Numerous medications can have a beneficial effect on cardiac insufficiency. In some cases, the implantation of a special pacemaker can also be helpful. Defibrillators are used to protect against life-threatening cardiac arrhythmia as a result of cardiac insufficiency. If the disease is at an advanced stage, an artificial heart system can also be used.

Causes and characteristics of heart failure are

The main causes of heart failure are

  • calcifications of the coronary arteries
  • Previous infarcts
  • Heart muscle diseases and inflammations
  • Hypertension Heart valve defects

Heart failure is usually manifested by dizziness, dyspnoea or shortness of breath, caused by the one-sided strain on our heart chambers. Mostly shortness of breath is the leading symptom.
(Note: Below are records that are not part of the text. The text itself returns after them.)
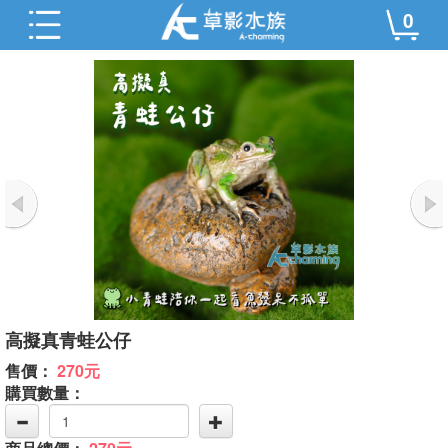
0
高擬真青蛙公仔
售價：
270元
購買數量：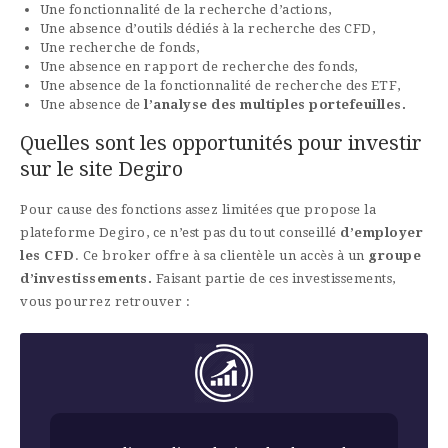
Une fonctionnalité de la recherche d’actions,
Une absence d’outils dédiés à la recherche des CFD,
Une recherche de fonds,
Une absence en rapport de recherche des fonds,
Une absence de la fonctionnalité de recherche des ETF,
Une absence de
l’analyse des multiples portefeuilles.
Quelles sont les opportunités pour investir
sur le site Degiro
Pour cause des fonctions assez limitées que propose la
plateforme Degiro, ce n’est pas du tout conseillé
d’employer
les CFD
. Ce broker offre à sa clientèle un accès à un
groupe
d’investissements.
Faisant partie de ces investissements,
vous pourrez retrouver :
Our left ventricle pumps oxygen-rich blood from the lungs into the body in the so-called great circulation (body circulation). The right ventricle pumps the oxygen-poor blood, which flows back from the organs, muscles and other tissues, into the lungs, where it is enriched with oxygen again (pulmonary circulation).

The two sides of heart failure

With left-sided cardiac insufficiency (left heart failure), the left half of the heart works insufficiently and the blood accumulates in the lungs (congested lung). Water accumulates in the lungs up to pulmonary oedema

With right-sided cardiac insufficiency (right heart failure), the blood accumulates in the tissues of the body. Water accumulates in the body (e.g. in both legs, in the abdominal cavity and in the liver). If the pumping function of both heart chambers is restricted, this is called global heart failure.